I would say exciting isn’t the right word, though stimulating as it reiterates the issues fuel consumption being driven by rich lobbying companies who are drawing investment away from the rational sustainable alternatives. It creates a positive spin on the efforts of ‘Divestment’ the 350.org movement which shows increasing passion and the call to action. As as emotional call to action showing the size and diversity of campaigners increased however, the excitement for mathematicians was not sustained as the story was not followed up by ‘exciting’ measureable aim for success to reach the sustainable 350g.
2. Does it explain the issues clearly/would you recommend it for your non-climate-aware friends to watch?
I would recommend it to friends who are not climate aware as the film provides a great introduction into the maths in a simple and attractive way with clear visuals alongside figures. The film also clearly separates the issue of money and green energy alternatives separately in terms of a rational investment for wealthy companies.
3.What interesting questions (and answers!) are brought up?

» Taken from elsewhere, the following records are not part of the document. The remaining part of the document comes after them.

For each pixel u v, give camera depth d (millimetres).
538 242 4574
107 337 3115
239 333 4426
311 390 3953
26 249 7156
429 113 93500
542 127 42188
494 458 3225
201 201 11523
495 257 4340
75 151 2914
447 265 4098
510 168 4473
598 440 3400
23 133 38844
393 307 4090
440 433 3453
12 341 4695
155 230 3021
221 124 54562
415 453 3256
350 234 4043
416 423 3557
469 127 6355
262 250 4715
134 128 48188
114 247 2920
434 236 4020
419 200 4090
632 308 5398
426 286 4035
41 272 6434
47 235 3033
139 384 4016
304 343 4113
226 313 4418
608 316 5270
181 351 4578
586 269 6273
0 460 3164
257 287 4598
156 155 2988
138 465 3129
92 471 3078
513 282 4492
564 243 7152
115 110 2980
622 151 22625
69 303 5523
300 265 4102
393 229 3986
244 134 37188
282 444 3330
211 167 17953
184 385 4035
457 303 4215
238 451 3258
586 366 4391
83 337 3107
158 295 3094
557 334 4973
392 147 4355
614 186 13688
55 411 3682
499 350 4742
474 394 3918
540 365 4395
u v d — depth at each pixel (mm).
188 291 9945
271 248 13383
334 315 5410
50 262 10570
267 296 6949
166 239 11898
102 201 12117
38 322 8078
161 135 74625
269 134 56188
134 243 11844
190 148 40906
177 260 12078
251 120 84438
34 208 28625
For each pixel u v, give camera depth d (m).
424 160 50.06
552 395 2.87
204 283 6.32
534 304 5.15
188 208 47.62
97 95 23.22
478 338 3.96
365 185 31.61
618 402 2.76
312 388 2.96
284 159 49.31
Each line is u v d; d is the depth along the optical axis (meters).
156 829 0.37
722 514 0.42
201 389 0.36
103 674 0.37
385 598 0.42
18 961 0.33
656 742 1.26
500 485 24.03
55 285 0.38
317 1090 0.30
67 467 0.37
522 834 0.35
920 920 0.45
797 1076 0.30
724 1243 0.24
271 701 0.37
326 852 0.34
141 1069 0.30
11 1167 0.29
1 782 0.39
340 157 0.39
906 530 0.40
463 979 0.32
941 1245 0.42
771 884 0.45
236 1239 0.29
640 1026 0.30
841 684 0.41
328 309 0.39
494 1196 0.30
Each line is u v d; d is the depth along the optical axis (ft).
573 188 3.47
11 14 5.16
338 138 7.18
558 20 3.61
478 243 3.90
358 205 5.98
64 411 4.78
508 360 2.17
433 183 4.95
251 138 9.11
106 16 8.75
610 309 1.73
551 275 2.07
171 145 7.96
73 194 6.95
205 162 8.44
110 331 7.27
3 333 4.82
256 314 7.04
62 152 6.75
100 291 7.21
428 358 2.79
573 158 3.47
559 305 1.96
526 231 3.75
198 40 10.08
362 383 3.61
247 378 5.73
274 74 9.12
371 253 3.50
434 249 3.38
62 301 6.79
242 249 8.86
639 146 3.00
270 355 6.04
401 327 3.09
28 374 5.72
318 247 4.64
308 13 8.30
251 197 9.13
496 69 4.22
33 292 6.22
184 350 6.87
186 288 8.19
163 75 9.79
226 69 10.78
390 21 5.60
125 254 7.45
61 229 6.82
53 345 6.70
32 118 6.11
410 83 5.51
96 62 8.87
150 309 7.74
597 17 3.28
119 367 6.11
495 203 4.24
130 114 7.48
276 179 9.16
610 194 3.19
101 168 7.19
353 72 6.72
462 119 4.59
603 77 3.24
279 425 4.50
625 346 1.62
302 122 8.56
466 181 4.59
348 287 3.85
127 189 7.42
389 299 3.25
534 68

Especially from an American perspective the film offered an interesting point of view of fossil fuel companies as ‘rouge’ and ‘radical’ due to their insistence on putting millions of pounds into searching for more and more sources to burn away the destroy everything instead of long term sustainable and successful alternatives to not only sustain their business for future generations but the earth and civilisation as we know it.
The big question the film put forward was are you investing in unclean energy? This question was put to churches, colleges and universities in the documentary leaving the viewers to derive at the question of where we as individuals are investing our money in our banks and pensions, and how can we insure we are not investing in unclean energy? Who should we lobby? …
Following the film showing views highlighted that those in fuel poverty were not considered, and how certain areas and communities will be affected changes if energy alternatives take place, especially those who live and rely on energy in areas of extreme climate. Furthermore whilst the documentary did a great job of describing the maths of the problem it did not follow this up in the second half of the film. Thus the calculations on how we will get from the current 400parts per million of C02 to the estimated 350 parts per million which is what many scientists, climate experts, and progressive national governments are now saying is the safe upper limit for CO2 in our atmosphere.